Certification Problem

Input (TPDB SRS_Standard/Mixed_SRS/07)

The rewrite relation of the following TRS is considered.

a(a(b(b(x1))))	→	a(b(a(a(x1))))	(1)
a(x1)	→	b(b(b(x1)))	(2)

Property / Task

Prove or disprove termination.

Answer / Result

Yes.

Proof (by ttt2 @ termCOMP 2023)

1 String Reversal

Since only unary symbols occur, one can reverse all terms and obtains the TRS

b(b(a(a(x1))))	→	a(a(b(a(x1))))	(3)
a(x1)	→	b(b(b(x1)))	(2)

1.1 Dependency Pair Transformation

The following set of initial dependency pairs has been identified.
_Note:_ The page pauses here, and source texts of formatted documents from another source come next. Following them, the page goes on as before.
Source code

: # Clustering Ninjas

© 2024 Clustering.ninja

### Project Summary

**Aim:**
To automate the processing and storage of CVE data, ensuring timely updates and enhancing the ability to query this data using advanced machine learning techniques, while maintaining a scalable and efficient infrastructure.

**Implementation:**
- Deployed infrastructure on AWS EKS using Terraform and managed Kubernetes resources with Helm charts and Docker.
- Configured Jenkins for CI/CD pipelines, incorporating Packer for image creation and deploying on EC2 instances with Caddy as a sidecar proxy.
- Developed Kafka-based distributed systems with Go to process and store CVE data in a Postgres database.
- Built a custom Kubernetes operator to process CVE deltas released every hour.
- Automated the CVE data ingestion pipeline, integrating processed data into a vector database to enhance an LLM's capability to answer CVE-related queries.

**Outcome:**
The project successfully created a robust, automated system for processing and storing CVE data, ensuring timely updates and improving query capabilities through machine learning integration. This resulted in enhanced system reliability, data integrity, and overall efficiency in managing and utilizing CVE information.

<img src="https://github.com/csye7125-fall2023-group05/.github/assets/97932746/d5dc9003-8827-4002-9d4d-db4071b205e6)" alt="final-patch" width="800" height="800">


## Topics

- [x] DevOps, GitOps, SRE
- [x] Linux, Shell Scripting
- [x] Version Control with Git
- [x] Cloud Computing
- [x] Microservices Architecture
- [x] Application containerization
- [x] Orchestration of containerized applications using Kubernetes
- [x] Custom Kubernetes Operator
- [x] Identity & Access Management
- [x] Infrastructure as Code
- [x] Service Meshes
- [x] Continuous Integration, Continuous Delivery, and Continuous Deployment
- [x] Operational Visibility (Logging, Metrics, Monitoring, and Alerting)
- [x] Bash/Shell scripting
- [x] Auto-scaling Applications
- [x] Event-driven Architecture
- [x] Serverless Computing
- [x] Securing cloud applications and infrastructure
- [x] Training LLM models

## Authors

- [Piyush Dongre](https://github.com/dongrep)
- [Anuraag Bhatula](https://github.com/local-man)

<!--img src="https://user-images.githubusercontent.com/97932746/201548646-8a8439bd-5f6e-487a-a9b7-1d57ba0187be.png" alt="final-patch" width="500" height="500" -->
b^#(b(a(a(x1))))	→	b^#(a(x1))	(4)
b^#(b(a(a(x1))))	→	a^#(b(a(x1)))	(5)
b^#(b(a(a(x1))))	→	a^#(a(b(a(x1))))	(6)
a^#(x1)	→	b^#(x1)	(7)
a^#(x1)	→	b^#(b(x1))	(8)
a^#(x1)	→	b^#(b(b(x1)))	(9)

1.1.1 Reduction Pair Processor with Usable Rules

Using the linear polynomial interpretation over (2 x 2)-matrices with strict dimension 1 over the arctic semiring over the integers

[a(x₁)]

1	0
0	-∞

· x₁ +

1	-∞
0	-∞

[a^#(x₁)]

1	0
-∞	-∞

· x₁ +

1	-∞
-∞	-∞

[b(x₁)]

-∞	0
0	-∞

· x₁ +

0	-∞
0	-∞

[b^#(x₁)]

-∞	0
-∞	-∞

· x₁ +

0	-∞
-∞	-∞

together with the usable rules

b(b(a(a(x1))))	→	a(a(b(a(x1))))	(3)
a(x1)	→	b(b(b(x1)))	(2)

(w.r.t. the implicit argument filter of the reduction pair), the pairs

b^#(b(a(a(x1))))	→	b^#(a(x1))	(4)
b^#(b(a(a(x1))))	→	a^#(b(a(x1)))	(5)
a^#(x1)	→	b^#(b(x1))	(8)

could be deleted.

1.1.1.1 Reduction Pair Processor with Usable Rules

Using the linear polynomial interpretation over (2 x 2)-matrices with strict dimension 1 over the arctic semiring over the integers

[a(x₁)]

-∞	0
0	1

· x₁ +

1	-∞
2	-∞

[a^#(x₁)]

1	1
-∞	-∞

· x₁ +

1	-∞
-∞	-∞

[b(x₁)]

-∞	0
0	-∞

· x₁ +

0	-∞
0	-∞

[b^#(x₁)]

0	0
-∞	-∞

· x₁ +

0	-∞
-∞	-∞

together with the usable rules

b(b(a(a(x1))))	→	a(a(b(a(x1))))	(3)
a(x1)	→	b(b(b(x1)))	(2)

(w.r.t. the implicit argument filter of the reduction pair), the pairs

a^#(x1)	→	b^#(x1)	(7)
a^#(x1)	→	b^#(b(b(x1)))	(9)

could be deleted.

1.1.1.1.1 Dependency Graph Processor

The dependency pairs are split into 0 components.